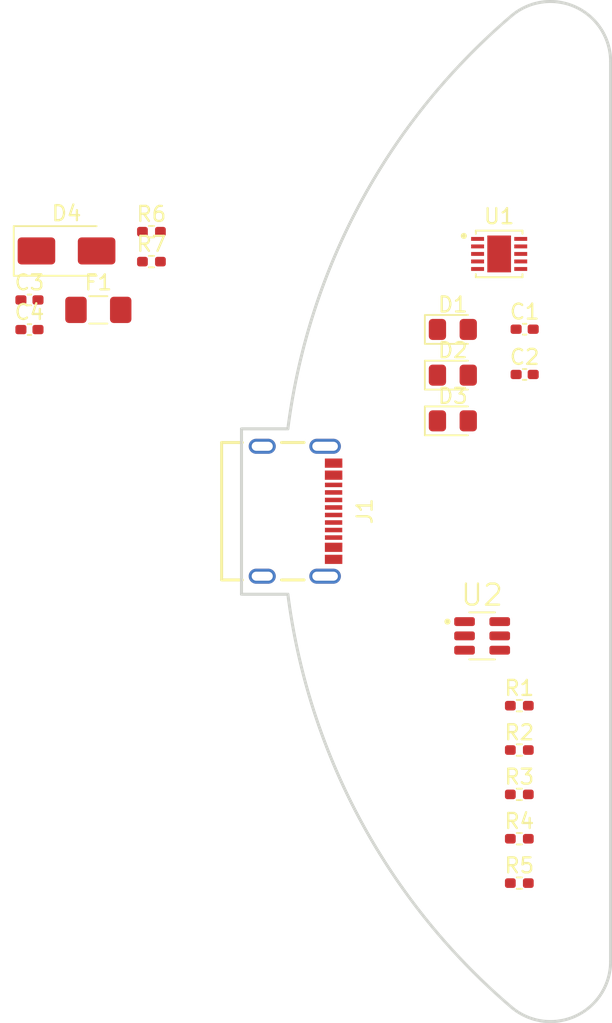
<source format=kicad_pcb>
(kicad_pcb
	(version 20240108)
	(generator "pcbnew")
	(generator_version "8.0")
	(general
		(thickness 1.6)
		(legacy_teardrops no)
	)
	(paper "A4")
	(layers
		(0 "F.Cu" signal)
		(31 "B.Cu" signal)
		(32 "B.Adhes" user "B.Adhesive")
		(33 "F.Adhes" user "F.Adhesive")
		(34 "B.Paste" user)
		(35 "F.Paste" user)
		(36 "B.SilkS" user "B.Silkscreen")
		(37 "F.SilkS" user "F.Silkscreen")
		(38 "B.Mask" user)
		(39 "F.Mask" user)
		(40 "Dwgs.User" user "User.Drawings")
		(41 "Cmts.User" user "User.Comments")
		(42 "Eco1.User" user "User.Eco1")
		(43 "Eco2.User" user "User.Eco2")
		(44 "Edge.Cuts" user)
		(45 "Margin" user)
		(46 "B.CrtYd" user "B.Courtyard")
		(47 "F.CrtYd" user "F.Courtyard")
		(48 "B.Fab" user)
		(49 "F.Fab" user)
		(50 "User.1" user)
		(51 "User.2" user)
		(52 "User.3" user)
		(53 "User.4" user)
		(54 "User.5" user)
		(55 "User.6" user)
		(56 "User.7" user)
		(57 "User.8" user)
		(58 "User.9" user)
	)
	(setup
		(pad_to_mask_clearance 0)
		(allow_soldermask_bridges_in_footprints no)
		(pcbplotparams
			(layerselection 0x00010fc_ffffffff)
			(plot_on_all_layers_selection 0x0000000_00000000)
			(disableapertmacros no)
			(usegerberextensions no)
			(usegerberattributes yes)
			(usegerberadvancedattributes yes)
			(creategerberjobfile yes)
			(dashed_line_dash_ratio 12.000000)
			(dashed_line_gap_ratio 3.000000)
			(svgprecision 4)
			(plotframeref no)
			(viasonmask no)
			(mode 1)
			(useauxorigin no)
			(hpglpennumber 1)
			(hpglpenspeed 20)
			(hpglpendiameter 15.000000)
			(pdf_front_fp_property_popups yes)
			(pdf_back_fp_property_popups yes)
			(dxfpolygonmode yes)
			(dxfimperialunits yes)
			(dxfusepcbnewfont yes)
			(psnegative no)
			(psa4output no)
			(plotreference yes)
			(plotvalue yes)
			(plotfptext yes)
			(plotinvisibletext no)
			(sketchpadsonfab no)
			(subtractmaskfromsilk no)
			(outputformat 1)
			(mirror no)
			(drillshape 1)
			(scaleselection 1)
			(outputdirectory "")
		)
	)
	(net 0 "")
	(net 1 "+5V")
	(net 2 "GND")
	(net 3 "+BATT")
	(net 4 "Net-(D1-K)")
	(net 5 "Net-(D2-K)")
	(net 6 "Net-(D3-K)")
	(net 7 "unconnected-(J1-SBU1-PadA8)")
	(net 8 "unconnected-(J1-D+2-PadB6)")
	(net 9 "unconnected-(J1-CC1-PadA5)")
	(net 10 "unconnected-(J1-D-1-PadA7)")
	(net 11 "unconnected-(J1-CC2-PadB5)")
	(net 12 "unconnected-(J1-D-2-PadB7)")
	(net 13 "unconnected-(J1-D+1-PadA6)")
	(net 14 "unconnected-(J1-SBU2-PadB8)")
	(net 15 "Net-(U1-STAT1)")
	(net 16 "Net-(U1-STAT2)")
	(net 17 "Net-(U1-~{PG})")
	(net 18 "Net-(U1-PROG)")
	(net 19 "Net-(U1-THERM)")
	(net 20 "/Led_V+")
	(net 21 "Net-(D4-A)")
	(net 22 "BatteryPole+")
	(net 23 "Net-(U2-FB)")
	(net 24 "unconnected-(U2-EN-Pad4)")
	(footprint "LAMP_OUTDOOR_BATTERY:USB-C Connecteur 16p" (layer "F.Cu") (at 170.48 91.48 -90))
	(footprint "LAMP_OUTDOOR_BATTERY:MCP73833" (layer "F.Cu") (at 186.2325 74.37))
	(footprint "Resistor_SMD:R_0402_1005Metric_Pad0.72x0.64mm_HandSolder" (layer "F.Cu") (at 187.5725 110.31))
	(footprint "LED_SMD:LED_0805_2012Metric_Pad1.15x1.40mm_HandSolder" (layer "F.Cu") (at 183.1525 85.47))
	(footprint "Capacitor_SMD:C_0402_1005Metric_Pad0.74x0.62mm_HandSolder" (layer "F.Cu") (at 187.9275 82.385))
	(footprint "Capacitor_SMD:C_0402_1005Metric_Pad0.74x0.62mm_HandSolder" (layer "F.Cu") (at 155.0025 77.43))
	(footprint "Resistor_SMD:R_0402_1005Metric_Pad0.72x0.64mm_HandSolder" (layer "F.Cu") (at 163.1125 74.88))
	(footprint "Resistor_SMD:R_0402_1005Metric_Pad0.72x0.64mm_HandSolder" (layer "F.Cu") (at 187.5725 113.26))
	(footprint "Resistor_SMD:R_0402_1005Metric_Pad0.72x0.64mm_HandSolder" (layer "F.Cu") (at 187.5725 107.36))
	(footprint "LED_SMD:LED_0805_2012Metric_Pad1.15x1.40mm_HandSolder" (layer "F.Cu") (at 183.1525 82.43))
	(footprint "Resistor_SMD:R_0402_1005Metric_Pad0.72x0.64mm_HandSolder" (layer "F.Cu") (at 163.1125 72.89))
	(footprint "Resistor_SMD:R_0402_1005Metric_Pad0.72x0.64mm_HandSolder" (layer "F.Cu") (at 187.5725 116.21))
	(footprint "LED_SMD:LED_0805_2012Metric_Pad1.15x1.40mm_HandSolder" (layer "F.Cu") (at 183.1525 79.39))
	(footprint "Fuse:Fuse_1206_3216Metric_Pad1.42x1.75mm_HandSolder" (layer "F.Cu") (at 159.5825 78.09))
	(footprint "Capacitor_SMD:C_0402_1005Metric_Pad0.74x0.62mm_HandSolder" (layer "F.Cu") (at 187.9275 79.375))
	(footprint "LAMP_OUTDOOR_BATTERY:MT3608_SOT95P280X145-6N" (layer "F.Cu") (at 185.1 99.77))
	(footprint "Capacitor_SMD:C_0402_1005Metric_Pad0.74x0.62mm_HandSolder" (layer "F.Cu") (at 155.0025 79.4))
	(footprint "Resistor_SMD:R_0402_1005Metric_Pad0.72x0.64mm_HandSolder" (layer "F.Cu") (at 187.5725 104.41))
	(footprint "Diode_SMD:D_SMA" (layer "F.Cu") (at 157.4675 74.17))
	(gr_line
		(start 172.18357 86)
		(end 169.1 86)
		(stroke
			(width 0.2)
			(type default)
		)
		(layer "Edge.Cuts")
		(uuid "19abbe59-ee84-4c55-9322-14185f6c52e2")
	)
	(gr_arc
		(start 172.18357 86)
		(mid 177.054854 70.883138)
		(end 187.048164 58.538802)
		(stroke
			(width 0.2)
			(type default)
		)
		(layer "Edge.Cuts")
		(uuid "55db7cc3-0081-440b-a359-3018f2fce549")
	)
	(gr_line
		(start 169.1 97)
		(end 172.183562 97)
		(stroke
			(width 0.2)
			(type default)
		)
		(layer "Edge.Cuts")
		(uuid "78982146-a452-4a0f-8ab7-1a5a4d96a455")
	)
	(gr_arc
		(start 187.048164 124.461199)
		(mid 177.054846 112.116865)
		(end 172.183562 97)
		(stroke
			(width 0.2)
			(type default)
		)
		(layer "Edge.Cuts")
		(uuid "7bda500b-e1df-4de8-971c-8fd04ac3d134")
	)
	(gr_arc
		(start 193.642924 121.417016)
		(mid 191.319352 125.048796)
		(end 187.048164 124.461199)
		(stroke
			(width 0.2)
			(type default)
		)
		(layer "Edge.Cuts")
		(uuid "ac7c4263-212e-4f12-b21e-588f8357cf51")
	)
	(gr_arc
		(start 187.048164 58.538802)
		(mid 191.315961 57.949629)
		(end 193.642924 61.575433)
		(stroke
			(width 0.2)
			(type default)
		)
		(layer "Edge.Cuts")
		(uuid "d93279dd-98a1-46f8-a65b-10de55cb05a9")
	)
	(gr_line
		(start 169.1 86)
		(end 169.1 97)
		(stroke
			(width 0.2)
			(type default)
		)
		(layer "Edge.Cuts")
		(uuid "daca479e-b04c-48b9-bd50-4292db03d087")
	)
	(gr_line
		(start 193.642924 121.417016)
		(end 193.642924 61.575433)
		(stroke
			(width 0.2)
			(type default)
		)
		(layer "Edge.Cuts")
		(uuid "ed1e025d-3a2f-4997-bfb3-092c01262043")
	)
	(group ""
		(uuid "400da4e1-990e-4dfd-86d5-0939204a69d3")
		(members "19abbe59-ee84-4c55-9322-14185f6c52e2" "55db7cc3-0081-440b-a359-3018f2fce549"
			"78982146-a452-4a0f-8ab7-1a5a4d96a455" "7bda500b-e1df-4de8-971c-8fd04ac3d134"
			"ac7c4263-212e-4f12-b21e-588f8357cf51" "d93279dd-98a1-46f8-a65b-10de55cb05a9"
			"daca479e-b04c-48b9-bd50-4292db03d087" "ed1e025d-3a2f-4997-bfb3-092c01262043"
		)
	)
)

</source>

◆ **Task statement**:
Starting at the line that contains "(end 187.048164 124.461199)", output every remaining line of the data exactly, and stop after the last one.

◆ **Exercise result**:
		(end 187.048164 124.461199)
		(stroke
			(width 0.2)
			(type default)
		)
		(layer "Edge.Cuts")
		(uuid "ac7c4263-212e-4f12-b21e-588f8357cf51")
	)
	(gr_arc
		(start 187.048164 58.538802)
		(mid 191.315961 57.949629)
		(end 193.642924 61.575433)
		(stroke
			(width 0.2)
			(type default)
		)
		(layer "Edge.Cuts")
		(uuid "d93279dd-98a1-46f8-a65b-10de55cb05a9")
	)
	(gr_line
		(start 169.1 86)
		(end 169.1 97)
		(stroke
			(width 0.2)
			(type default)
		)
		(layer "Edge.Cuts")
		(uuid "daca479e-b04c-48b9-bd50-4292db03d087")
	)
	(gr_line
		(start 193.642924 121.417016)
		(end 193.642924 61.575433)
		(stroke
			(width 0.2)
			(type default)
		)
		(layer "Edge.Cuts")
		(uuid "ed1e025d-3a2f-4997-bfb3-092c01262043")
	)
	(group ""
		(uuid "400da4e1-990e-4dfd-86d5-0939204a69d3")
		(members "19abbe59-ee84-4c55-9322-14185f6c52e2" "55db7cc3-0081-440b-a359-3018f2fce549"
			"78982146-a452-4a0f-8ab7-1a5a4d96a455" "7bda500b-e1df-4de8-971c-8fd04ac3d134"
			"ac7c4263-212e-4f12-b21e-588f8357cf51" "d93279dd-98a1-46f8-a65b-10de55cb05a9"
			"daca479e-b04c-48b9-bd50-4292db03d087" "ed1e025d-3a2f-4997-bfb3-092c01262043"
		)
	)
)

</source>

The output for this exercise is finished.